[[ MATERIAL FOR THIS TASK open ]]

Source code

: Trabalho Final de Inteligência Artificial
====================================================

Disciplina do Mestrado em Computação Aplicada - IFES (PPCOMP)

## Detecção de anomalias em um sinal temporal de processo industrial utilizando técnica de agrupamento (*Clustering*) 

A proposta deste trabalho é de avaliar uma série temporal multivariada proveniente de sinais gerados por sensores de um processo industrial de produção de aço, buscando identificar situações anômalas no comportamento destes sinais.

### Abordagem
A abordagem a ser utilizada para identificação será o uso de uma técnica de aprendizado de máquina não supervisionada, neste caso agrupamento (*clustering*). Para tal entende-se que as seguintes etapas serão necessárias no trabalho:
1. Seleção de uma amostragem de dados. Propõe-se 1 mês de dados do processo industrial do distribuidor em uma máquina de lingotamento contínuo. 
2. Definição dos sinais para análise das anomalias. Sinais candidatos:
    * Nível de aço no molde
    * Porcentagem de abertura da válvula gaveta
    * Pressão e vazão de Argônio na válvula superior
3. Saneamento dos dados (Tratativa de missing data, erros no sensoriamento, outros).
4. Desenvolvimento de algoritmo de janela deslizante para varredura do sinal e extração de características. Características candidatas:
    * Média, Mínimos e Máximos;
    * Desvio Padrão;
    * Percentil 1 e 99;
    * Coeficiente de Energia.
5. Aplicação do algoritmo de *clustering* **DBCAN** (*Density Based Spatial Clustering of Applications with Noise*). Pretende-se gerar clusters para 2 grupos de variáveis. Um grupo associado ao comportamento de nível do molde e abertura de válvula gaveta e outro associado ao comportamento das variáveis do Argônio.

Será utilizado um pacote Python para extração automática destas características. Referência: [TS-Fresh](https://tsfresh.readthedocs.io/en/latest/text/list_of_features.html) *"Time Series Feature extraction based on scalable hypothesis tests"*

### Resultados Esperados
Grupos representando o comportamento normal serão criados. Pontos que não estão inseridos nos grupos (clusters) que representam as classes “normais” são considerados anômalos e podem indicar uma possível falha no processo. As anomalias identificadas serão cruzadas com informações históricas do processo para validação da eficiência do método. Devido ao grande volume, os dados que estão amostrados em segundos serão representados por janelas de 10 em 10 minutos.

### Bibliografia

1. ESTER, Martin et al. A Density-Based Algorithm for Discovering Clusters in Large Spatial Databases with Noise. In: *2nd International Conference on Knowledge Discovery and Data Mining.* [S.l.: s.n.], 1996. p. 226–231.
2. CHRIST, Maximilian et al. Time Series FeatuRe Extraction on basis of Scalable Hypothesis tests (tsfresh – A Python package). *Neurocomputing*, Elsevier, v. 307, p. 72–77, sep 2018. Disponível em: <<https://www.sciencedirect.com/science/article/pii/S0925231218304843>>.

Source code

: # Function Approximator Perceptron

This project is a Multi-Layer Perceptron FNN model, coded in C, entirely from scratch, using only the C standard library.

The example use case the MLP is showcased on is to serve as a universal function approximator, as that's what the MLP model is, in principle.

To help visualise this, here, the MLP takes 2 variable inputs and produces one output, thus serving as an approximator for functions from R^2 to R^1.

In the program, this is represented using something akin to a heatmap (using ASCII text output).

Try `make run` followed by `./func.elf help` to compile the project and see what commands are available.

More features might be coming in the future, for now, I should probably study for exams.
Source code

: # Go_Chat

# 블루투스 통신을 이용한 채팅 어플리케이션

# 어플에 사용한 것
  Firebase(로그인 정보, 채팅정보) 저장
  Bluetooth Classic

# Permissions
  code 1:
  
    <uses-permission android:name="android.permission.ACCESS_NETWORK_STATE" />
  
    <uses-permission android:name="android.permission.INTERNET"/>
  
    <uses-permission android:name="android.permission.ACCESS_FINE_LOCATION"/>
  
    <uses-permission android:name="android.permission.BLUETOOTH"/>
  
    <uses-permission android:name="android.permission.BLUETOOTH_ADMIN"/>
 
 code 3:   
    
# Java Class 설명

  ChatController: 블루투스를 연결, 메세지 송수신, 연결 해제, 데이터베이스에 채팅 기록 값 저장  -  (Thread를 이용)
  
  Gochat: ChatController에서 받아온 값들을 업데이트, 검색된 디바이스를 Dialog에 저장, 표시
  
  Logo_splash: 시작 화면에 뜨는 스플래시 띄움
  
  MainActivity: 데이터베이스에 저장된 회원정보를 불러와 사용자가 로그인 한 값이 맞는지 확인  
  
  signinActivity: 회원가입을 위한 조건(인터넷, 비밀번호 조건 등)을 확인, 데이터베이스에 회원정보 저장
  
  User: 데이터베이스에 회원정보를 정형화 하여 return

[[ MATERIAL FOR THIS TASK closed ]]

Duplicate the rows word for word, from the very first line through the line containing "A proposta deste", with both ends included.

Source code

: Trabalho Final de Inteligência Artificial
====================================================

Disciplina do Mestrado em Computação Aplicada - IFES (PPCOMP)

## Detecção de anomalias em um sinal temporal de processo industrial utilizando técnica de agrupamento (*Clustering*) 

A proposta deste trabalho é de avaliar uma série temporal multivariada proveniente de sinais gerados por sensores de um processo industrial de produção de aço, buscando identificar situações anômalas no comportamento destes sinais.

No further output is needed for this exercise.